Unfortunately I didn't get a picture, but they were yummy. My parents loved them. In other words, success! The brownies were ooey gooey (I tossed some extra chocolate chips in there) and the butter complemented them perfectly.

I've been on such a grape kick lately. It used to be I greatly disliked them - maybe it's because I associate them with feasting Romans...


But lately I've been eating them cold from the fridge, and they're divine! I've tried them frozen, but didn't like them much... Too icy and chewy in my opinion. But refrigerated they turn sweet, just crisp and crunchy enough... perfect.


What else have I been eating lately?

For breaky, I had something I've never had before - chocolate banana oats!
 Naked. 1/2 cup oats, 1 verrrry ripe banana, 
1.25 cups water, and about 1 Tbsp. sweet Ghirardelli cocoa powder.


Dressed! With drippy drippy almond butter.

Up-front-and-personal with the wonderfulness. 
My attempt at 'artful' decoration.


After this I got ready and headed over to my doctor's appointment. She said I've gained back a little, and am now at the minimum of where I should be. She wants me to gain a little more so I'll be in a safe space when I go back to college. Apparently she expects that with the extra walking at campus, the stress of work, etc. that I will lose weight, so she wants to create a buffer zone. 

I'm not sure how I feel about that. Most of the time I feel large and bloated, and it annoys me that I don't have to be that weight all the time. It also annoys me that she expects me to lose weight. I mean, what if I don't lose weight? What if I gain weight? Last Fall, when started my Freshman semester, is when I started gaining weight, despite all the walking around.
It's just kind of nerve-racking, I suppose.

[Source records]
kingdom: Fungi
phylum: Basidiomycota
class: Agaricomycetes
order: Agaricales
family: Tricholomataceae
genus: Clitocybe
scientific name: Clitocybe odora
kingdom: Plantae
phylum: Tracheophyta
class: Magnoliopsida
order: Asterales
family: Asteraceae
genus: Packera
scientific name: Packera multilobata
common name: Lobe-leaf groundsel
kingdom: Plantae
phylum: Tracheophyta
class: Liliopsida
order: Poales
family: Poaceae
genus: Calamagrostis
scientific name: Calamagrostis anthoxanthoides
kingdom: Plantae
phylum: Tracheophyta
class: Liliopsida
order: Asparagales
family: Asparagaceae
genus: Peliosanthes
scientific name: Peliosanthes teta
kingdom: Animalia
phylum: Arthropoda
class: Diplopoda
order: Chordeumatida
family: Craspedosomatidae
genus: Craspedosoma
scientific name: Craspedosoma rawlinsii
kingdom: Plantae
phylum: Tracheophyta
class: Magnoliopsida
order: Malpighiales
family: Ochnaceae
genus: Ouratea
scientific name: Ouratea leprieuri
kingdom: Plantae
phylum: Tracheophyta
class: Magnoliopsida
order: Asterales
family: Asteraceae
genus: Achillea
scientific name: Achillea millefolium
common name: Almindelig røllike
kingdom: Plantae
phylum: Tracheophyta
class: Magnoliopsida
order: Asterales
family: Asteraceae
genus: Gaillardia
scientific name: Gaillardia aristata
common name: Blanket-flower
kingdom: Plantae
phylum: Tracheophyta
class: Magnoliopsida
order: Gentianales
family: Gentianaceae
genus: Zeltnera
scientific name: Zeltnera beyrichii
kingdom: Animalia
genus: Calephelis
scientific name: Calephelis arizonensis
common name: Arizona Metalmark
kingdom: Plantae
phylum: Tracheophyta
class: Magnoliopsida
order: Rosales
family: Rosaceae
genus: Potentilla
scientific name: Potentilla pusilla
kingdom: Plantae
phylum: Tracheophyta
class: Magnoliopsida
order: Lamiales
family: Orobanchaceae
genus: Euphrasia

▶ **EXERCISE INSTRUCTIONS**
In the food blog post, write out the part starting with "For breaky, I" and going on through "Ghirardelli cocoa powder.", switching "water" to "milk".

▶ **FINISHED TASK**
For breaky, I had something I've never had before - chocolate banana oats!
 Naked. 1/2 cup oats, 1 verrrry ripe banana, 
1.25 cups milk, and about 1 Tbsp. sweet Ghirardelli cocoa powder.